→ **What this task involves**: Where the line containing "109: (346, 234)" appears, end your copy; everything from the first line of the records below up to and including it must be reproduced exactly.

=== Begin Enclosure ===

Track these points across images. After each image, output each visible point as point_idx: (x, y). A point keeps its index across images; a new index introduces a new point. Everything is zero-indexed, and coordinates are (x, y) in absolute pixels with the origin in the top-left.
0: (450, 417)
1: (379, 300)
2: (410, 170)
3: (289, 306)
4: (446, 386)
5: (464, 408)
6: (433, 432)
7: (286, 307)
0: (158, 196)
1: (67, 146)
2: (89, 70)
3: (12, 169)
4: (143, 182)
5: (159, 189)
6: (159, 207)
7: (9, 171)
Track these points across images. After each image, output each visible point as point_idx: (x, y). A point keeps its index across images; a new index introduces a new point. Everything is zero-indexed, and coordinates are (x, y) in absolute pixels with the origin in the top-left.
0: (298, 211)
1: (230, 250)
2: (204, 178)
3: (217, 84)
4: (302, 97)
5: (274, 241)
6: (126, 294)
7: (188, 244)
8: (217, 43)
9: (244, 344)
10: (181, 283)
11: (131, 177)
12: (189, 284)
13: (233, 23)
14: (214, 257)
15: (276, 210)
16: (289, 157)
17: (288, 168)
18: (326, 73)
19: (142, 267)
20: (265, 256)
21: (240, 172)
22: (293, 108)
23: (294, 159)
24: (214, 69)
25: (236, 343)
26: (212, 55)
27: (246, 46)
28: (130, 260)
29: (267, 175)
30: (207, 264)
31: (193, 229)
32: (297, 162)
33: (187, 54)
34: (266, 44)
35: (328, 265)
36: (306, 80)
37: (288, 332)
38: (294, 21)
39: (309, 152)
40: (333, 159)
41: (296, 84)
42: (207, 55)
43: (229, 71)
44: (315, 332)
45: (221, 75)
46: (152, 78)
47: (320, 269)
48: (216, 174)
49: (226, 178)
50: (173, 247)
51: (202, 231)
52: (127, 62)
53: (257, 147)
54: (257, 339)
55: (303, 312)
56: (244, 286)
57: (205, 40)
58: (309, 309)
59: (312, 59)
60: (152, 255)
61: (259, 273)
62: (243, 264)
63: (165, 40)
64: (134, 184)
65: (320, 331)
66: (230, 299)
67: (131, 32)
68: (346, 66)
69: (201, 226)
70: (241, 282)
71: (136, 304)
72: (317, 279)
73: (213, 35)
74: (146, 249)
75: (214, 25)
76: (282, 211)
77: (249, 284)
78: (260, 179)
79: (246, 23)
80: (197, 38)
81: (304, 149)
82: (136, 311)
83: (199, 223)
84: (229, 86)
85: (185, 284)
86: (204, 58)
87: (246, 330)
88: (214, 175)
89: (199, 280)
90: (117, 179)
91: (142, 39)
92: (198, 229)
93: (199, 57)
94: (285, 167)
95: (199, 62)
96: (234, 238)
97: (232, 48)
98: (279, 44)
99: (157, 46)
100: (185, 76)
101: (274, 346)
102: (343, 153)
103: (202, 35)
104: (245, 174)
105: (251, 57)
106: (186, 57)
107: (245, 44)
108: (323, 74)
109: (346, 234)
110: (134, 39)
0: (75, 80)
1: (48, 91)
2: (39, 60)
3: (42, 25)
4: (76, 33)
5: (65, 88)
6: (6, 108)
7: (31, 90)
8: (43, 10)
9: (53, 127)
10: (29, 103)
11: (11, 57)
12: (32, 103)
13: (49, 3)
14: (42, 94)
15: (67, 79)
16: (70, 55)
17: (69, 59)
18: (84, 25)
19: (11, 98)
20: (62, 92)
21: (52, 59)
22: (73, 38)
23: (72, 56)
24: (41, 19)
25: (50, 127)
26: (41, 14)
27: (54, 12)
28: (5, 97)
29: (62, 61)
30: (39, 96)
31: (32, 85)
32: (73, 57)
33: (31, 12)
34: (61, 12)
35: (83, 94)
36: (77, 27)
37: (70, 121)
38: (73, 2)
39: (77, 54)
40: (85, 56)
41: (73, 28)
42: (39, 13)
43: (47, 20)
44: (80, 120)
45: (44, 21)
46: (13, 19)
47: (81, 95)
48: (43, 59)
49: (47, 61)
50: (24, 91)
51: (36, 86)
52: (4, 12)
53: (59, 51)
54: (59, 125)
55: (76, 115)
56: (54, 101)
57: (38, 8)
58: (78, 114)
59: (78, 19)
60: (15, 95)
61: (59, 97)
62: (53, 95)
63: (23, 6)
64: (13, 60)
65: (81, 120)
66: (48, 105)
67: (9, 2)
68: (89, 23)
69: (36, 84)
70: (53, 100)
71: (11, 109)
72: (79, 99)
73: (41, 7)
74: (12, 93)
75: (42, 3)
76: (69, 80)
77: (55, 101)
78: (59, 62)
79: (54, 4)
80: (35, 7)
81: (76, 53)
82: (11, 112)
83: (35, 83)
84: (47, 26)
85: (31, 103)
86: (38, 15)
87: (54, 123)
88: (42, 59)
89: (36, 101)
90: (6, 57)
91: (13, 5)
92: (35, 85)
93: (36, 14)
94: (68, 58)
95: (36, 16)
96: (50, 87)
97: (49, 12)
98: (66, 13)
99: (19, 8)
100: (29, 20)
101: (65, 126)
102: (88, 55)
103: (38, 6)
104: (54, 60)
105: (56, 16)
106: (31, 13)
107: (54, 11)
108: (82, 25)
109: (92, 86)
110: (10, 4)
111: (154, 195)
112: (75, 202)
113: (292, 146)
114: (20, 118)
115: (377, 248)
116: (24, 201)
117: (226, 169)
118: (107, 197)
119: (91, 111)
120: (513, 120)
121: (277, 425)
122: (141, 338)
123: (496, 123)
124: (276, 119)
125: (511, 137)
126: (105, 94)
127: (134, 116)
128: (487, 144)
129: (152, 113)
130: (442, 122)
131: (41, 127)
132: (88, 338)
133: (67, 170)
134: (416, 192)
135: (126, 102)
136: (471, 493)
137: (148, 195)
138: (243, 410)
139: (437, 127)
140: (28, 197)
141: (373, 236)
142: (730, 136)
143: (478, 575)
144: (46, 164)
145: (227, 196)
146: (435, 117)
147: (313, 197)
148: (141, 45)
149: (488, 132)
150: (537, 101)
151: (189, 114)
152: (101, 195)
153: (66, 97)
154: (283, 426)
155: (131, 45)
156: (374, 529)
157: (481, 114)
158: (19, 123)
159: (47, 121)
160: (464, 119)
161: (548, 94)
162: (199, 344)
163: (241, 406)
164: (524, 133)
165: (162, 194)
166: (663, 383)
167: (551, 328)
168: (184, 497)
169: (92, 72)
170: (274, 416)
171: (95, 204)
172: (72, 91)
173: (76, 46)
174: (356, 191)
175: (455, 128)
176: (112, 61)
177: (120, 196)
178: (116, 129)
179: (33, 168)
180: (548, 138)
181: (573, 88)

=== End Enclosure ===

→ **Answer to this problem**:
Track these points across images. After each image, output each visible point as point_idx: (x, y). A point keeps its index across images; a new index introduces a new point. Everything is zero-indexed, and coordinates are (x, y) in absolute pixels with the origin in the top-left.
0: (450, 417)
1: (379, 300)
2: (410, 170)
3: (289, 306)
4: (446, 386)
5: (464, 408)
6: (433, 432)
7: (286, 307)
0: (158, 196)
1: (67, 146)
2: (89, 70)
3: (12, 169)
4: (143, 182)
5: (159, 189)
6: (159, 207)
7: (9, 171)
Track these points across images. After each image, output each visible point as point_idx: (x, y). A point keeps its index across images; a new index introduces a new point. Everything is zero-indexed, and coordinates are (x, y) in absolute pixels with the origin in the top-left.
0: (298, 211)
1: (230, 250)
2: (204, 178)
3: (217, 84)
4: (302, 97)
5: (274, 241)
6: (126, 294)
7: (188, 244)
8: (217, 43)
9: (244, 344)
10: (181, 283)
11: (131, 177)
12: (189, 284)
13: (233, 23)
14: (214, 257)
15: (276, 210)
16: (289, 157)
17: (288, 168)
18: (326, 73)
19: (142, 267)
20: (265, 256)
21: (240, 172)
22: (293, 108)
23: (294, 159)
24: (214, 69)
25: (236, 343)
26: (212, 55)
27: (246, 46)
28: (130, 260)
29: (267, 175)
30: (207, 264)
31: (193, 229)
32: (297, 162)
33: (187, 54)
34: (266, 44)
35: (328, 265)
36: (306, 80)
37: (288, 332)
38: (294, 21)
39: (309, 152)
40: (333, 159)
41: (296, 84)
42: (207, 55)
43: (229, 71)
44: (315, 332)
45: (221, 75)
46: (152, 78)
47: (320, 269)
48: (216, 174)
49: (226, 178)
50: (173, 247)
51: (202, 231)
52: (127, 62)
53: (257, 147)
54: (257, 339)
55: (303, 312)
56: (244, 286)
57: (205, 40)
58: (309, 309)
59: (312, 59)
60: (152, 255)
61: (259, 273)
62: (243, 264)
63: (165, 40)
64: (134, 184)
65: (320, 331)
66: (230, 299)
67: (131, 32)
68: (346, 66)
69: (201, 226)
70: (241, 282)
71: (136, 304)
72: (317, 279)
73: (213, 35)
74: (146, 249)
75: (214, 25)
76: (282, 211)
77: (249, 284)
78: (260, 179)
79: (246, 23)
80: (197, 38)
81: (304, 149)
82: (136, 311)
83: (199, 223)
84: (229, 86)
85: (185, 284)
86: (204, 58)
87: (246, 330)
88: (214, 175)
89: (199, 280)
90: (117, 179)
91: (142, 39)
92: (198, 229)
93: (199, 57)
94: (285, 167)
95: (199, 62)
96: (234, 238)
97: (232, 48)
98: (279, 44)
99: (157, 46)
100: (185, 76)
101: (274, 346)
102: (343, 153)
103: (202, 35)
104: (245, 174)
105: (251, 57)
106: (186, 57)
107: (245, 44)
108: (323, 74)
109: (346, 234)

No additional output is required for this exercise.